苏琪的尖叫卡在喉间。昨夜梦中穿红旗袍的女人正用白骨手指勾着伞柄跳舞,伞面滴落的根本不是雨水,而是棺液混合着朱砂的暗红黏液。手机突然震动,李德昌的短信闪着幽光:"1943年的合欢酒,苏小姐喝得可尽兴?"


解剖室里,法医秦朗用镊子夹起伞骨碎屑:"检测到人体纤维蛋白和大量厌氧菌,这些布料至少在地下埋了八十年。"他突然掀开白布,解剖台上躺着三天前车祸身亡的陈阿婆,"但她的胃里藏着这个——"


沾满黏液的老式怀表咔哒弹开,表盘背面嵌着林月容的泛黄照片,旗袍盘扣处沾着暗红漆料。


城隍庙后巷的招魂幡在夜风中猎猎作响。神婆金凤姑的银镯撞在搪瓷碗上,原本雪白的生糯米突然变成血红色。


"林姑娘说,她的绣鞋还在李掌柜的樟木箱里。"米粒在烛光下诡异地组成"棺钉"二字,金凤姑突然剧烈抽搐,神案上的铜镜映出个穿嫁衣的模糊身影。


苏琪正要追问,供桌上的蜡烛爆出绿色火苗。金凤姑七窍流血地嘶吼:"七钉封魂!伞即是棺!"染血的米粒突然腾空组成北斗七星图案,窗外适时响起雷声。

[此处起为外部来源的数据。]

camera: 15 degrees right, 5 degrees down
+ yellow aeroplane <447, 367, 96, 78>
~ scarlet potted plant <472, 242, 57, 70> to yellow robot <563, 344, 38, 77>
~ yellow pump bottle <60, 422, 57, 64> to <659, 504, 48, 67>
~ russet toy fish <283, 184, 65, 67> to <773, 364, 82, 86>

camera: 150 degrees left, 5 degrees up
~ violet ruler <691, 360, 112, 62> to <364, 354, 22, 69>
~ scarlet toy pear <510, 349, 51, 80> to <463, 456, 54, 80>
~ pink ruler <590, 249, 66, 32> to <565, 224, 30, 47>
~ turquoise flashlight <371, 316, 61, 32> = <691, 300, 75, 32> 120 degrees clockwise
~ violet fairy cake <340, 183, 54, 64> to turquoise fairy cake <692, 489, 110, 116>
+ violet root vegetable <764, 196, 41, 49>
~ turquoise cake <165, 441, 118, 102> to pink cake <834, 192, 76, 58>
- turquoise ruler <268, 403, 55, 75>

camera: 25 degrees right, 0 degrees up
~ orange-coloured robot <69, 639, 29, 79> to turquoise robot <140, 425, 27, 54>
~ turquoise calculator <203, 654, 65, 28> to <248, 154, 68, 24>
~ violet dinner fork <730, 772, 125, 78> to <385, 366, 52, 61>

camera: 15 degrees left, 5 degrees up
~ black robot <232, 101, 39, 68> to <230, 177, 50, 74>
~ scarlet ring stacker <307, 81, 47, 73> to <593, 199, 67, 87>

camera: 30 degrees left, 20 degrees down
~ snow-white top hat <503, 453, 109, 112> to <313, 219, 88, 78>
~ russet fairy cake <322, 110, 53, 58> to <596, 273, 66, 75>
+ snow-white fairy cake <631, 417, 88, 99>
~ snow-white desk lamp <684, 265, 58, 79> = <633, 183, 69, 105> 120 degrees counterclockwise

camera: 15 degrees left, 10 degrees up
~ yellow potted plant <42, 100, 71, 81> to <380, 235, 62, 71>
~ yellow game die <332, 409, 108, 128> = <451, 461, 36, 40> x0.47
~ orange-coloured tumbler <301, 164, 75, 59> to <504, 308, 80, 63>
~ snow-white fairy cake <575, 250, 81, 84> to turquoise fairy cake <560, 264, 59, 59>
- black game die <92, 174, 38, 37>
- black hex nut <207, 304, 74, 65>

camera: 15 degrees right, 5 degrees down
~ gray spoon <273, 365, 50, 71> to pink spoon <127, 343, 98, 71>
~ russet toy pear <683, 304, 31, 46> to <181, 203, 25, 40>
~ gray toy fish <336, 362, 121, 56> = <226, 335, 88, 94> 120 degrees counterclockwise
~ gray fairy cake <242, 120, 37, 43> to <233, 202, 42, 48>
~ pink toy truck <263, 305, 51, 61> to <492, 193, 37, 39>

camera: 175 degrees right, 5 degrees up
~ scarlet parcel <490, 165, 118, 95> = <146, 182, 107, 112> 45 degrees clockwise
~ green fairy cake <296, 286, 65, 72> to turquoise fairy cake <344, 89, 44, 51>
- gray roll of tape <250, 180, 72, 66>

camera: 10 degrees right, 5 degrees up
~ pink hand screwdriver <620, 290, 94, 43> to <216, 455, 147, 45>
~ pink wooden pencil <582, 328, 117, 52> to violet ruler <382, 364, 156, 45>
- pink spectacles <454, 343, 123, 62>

暴雨中,苏琪撞见刀疤刘在巷尾烧纸钱。火堆里赫然有半截焦黑的绣花鞋,他往火焰中撒着朱砂冷笑:"李家人拿活人当镇墓兽呢,1943年埋的可不止新娘......"


现代线

苏琪的指尖在族谱"李守业"三个字上颤抖,那张从县志夹层掉出的地契泛着尸臭。当她用紫外线灯照射泛黄的宣纸,隐藏的朱砂符咒突然显现——竟是《鲁班书》里的"镇尸文"。


"民国三十二年七月初七..."她逐字辨认着潦草批注,屋顶突然传来指甲抓挠声。一滴猩红液体落在"殉葬"二字上,在天花板渗出的水渍中,她看见倒悬的绣花鞋尖。


1943年闪回

【阴辰】

七月初七寅时三刻,林记绸缎庄后院的井水突然翻涌血沫。更夫老吴头看见林家小姐的绣楼窗棂上,密密麻麻钉着三十六根桃木楔,每根楔头都缠着浸透公鸡血的红线。穿灰布道袍的瞎子拄着槐木杖迈进院门,杖头铜铃震得梁上燕子簌簌坠地。


"吉时到——"

李记棺材铺少东家李守业挥动三清铃,十六名杠夫抬起缠满红绸的柏木棺。那棺材比寻常尺寸短三尺,棺盖未合拢处露出半截锦绣嫁衣,林月容青白的手指紧扣棺沿,指甲缝里塞满香灰——她昨夜试图用金簪刺喉时,被五个婆子压着灌了半斤朱砂水。


【妆殓】

梳头娘子举着犀角梳的手在发抖。铜镜里映出林月容肿胀的面庞,七窍都被塞入混着黑狗血的糯米。"小姐忍着些,这是为着镇住魂灵儿。"梳齿刮过头皮时带起血丝,婆子们把她的头发分成七股,每股缠上浸泡尸油的五彩丝线。


"莫让她咬舌!"

当李守业将第一根三寸长的槐木钉抵在她左手腕时,林月容突然挣开捆嘴的缎带嘶吼:"我咒你们李家世代..."话未说完,道士的桃木剑已拍在她天灵盖上。喷出的血溅在棺内衬布,那明黄绸缎竟如活物般吸食血迹,转瞬绣出朵并蒂莲。


【送煞】

送亲队伍行至乱葬岗时,乌云压得比棺材还低。纸扎的童男童女眼眶里嵌着真猫眼石,在闪电中泛着绿光。李守业抓起把坟头土撒向花轿,那顶本该由活新娘乘坐的喜轿里,端坐着穿林月容旧衣的扎纸人,心口插着把青铜合欢锁。


"阴桥过阳关呐——"

杠夫们齐声呼喝,突然集体左转三步。这是按《鲁班书》里的阴婚走煞法,活人得用死人步数冲喜。林月容在棺材里剧烈抽搐,缠在四肢的浸油麻绳勒进皮肉。她听见自己嫁衣上的珍珠滚落,每一颗砸在棺底都化作一声更漏。


【钉魂】

暴雨砸开墓穴时,道士的罗盘指针疯转如陀螺。"快封棺!"李守业嘶吼着将第七根棺材钉抵在她眉心。林月容最后的视野里,是父亲攥着地契缩在伞下的身影——那把红绸伞的伞骨,正用着她被活埋的这座明代古墓里挖出的棺钉。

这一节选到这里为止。